__Action item__.
What you write must match the records exactly, except for the images, which are left out.

__Supplied records__.
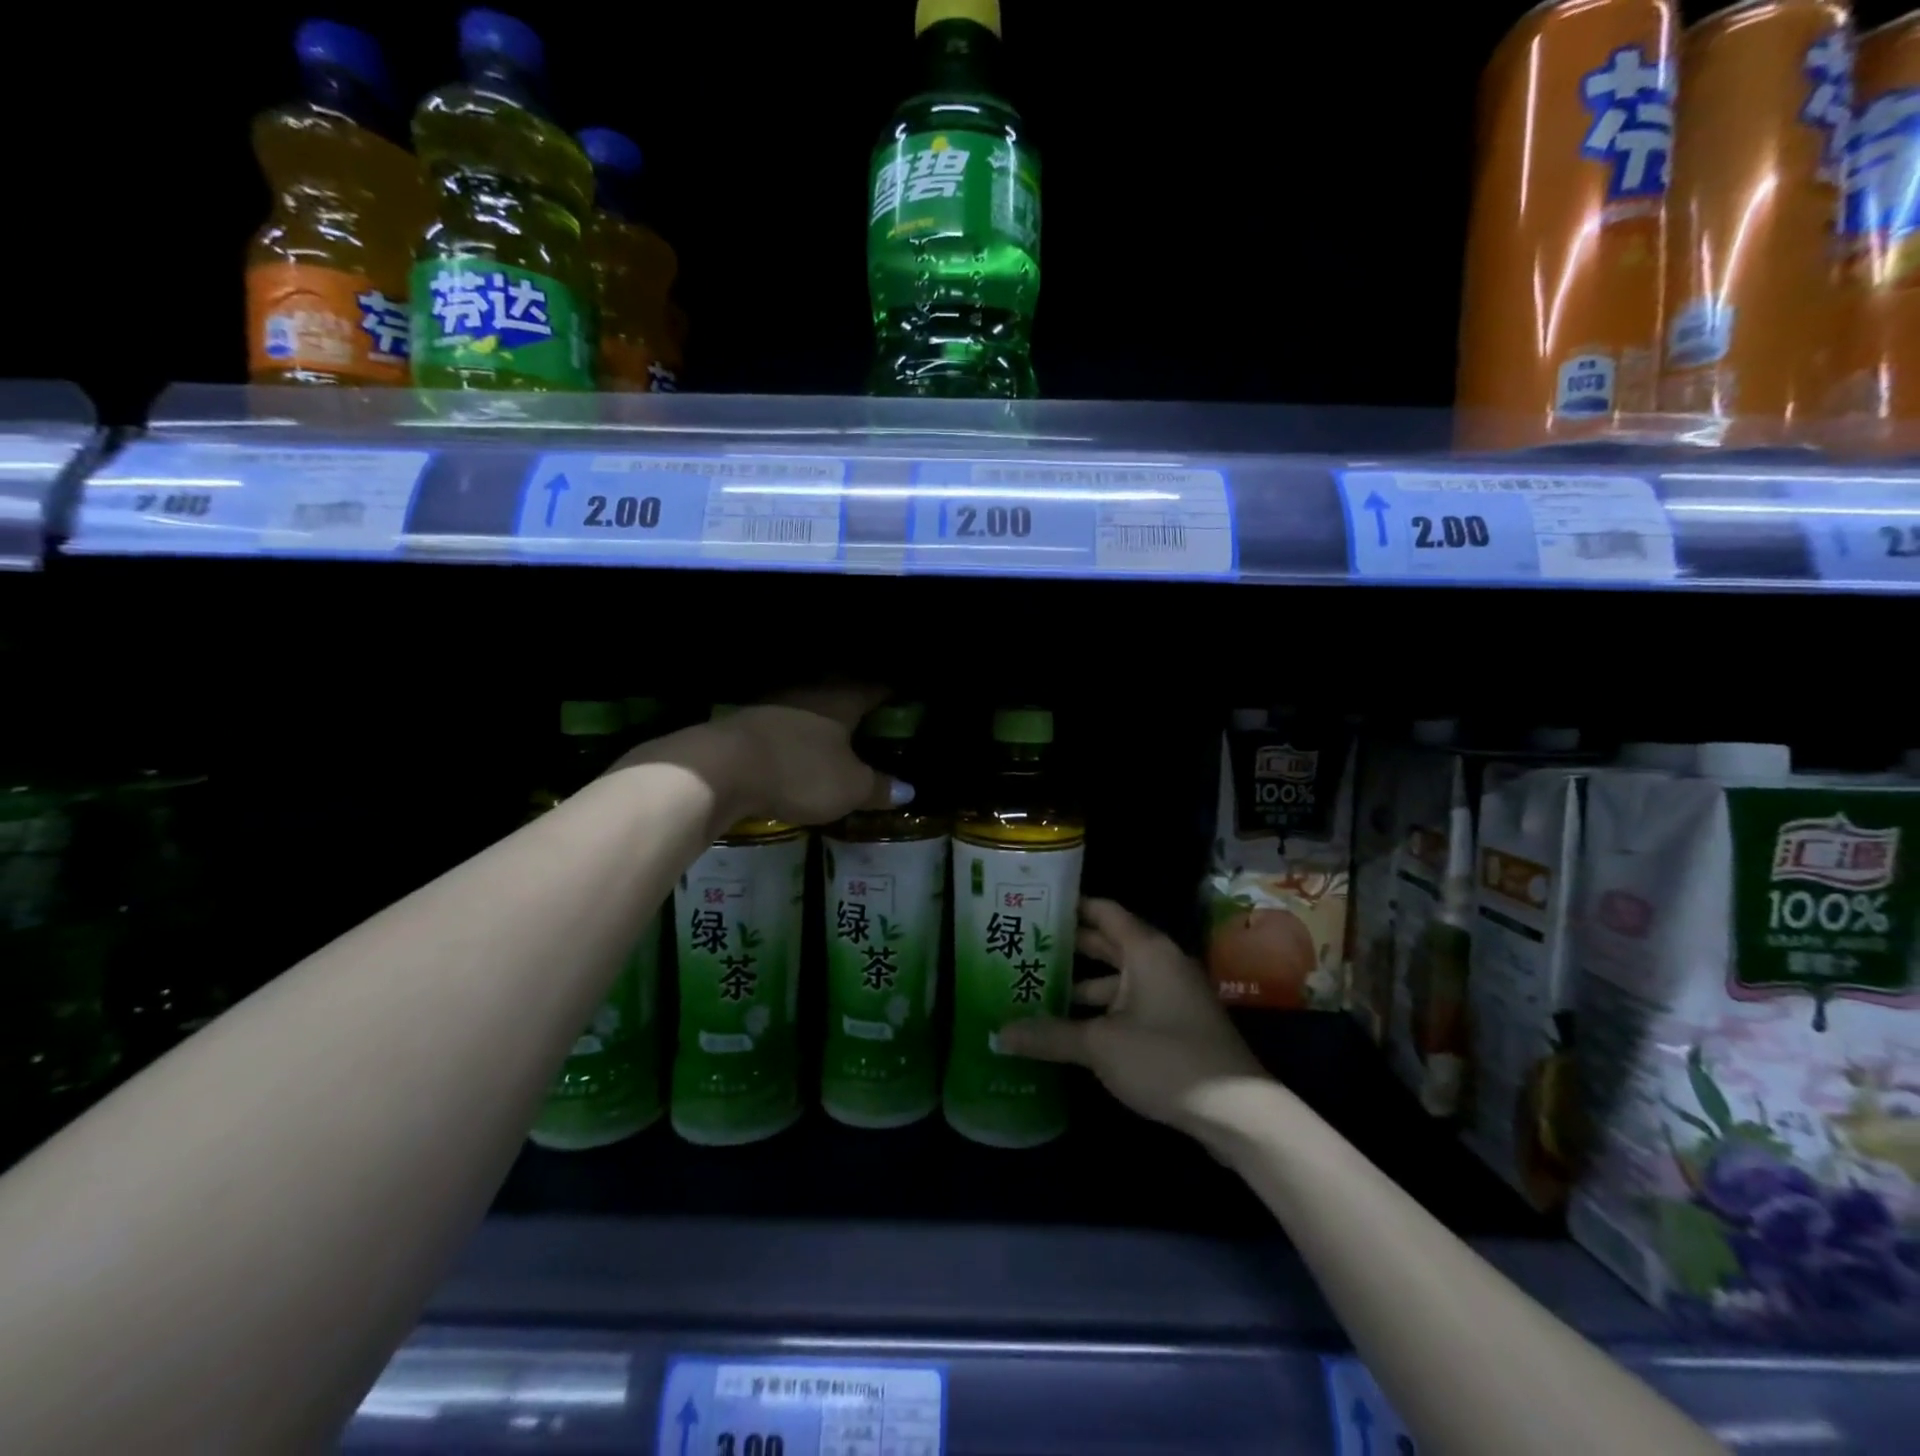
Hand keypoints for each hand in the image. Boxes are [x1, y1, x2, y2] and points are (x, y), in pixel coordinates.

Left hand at [618, 686, 911, 828]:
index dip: (892, 690)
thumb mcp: (848, 788)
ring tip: (839, 728)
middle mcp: (810, 692)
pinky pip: (785, 721)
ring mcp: (775, 704)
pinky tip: (799, 742)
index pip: (875, 686)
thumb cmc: (799, 771)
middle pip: (840, 688)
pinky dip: (797, 730)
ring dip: (823, 713)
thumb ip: (878, 788)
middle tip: (874, 710)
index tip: (904, 693)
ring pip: (809, 702)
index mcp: (842, 700)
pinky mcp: (747, 722)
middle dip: (857, 698)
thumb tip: (909, 790)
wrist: (720, 768)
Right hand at [997, 899, 1271, 1147]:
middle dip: (1068, 946)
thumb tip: (999, 1033)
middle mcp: (1159, 962)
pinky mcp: (1175, 1024)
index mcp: (1146, 950)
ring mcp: (1171, 994)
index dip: (1070, 906)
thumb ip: (1050, 1035)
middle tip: (1024, 948)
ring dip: (1082, 984)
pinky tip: (1071, 1027)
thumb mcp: (1100, 1046)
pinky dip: (1102, 1009)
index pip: (1102, 911)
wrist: (1238, 1112)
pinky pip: (1130, 1003)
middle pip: (1107, 943)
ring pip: (1118, 978)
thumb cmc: (1166, 1059)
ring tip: (1037, 989)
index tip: (1034, 906)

__Task solution__.
Hand keypoints for each hand in the image. Boxes are [x1, y1, x2, y2] and points are (x, y), in pixel coordinates.

Left hand at [618, 686, 911, 828]:
index dip: (892, 690)
thumb mcp: (848, 788)
ring tip: (839, 728)
middle mcp: (810, 692)
pinky pip: (785, 721)
ring mcp: (775, 704)
pinky tip: (799, 742)
index pip: (875, 686)
thumb cmc: (799, 771)
middle pip: (840, 688)
pinky dip: (797, 730)
ring dip: (823, 713)
thumb ip: (878, 788)
middle tip: (874, 710)
index tip: (904, 693)
ring pip: (809, 702)
index mcp: (842, 700)
pinky mcp: (747, 722)
middle dip: (857, 698)
thumb tip: (909, 790)
wrist: (720, 768)
Right hand at [997, 899, 1271, 1147]:
middle dip: (1068, 946)
thumb tip: (999, 1033)
middle mcp: (1159, 962)
pinky mcp: (1175, 1024)
index mcp: (1146, 950)
ring mcp: (1171, 994)
index dip: (1070, 906)
thumb ip: (1050, 1035)
middle tip: (1024, 948)
ring dip: (1082, 984)
pinky tip: (1071, 1027)
thumb mcp: (1100, 1046)
pinky dip: (1102, 1009)
index pip: (1102, 911)
wrist: (1238, 1112)
pinky pip: (1130, 1003)
middle pip: (1107, 943)
ring pip: (1118, 978)
thumb cmc: (1166, 1059)
ring tip: (1037, 989)
index tip: (1034, 906)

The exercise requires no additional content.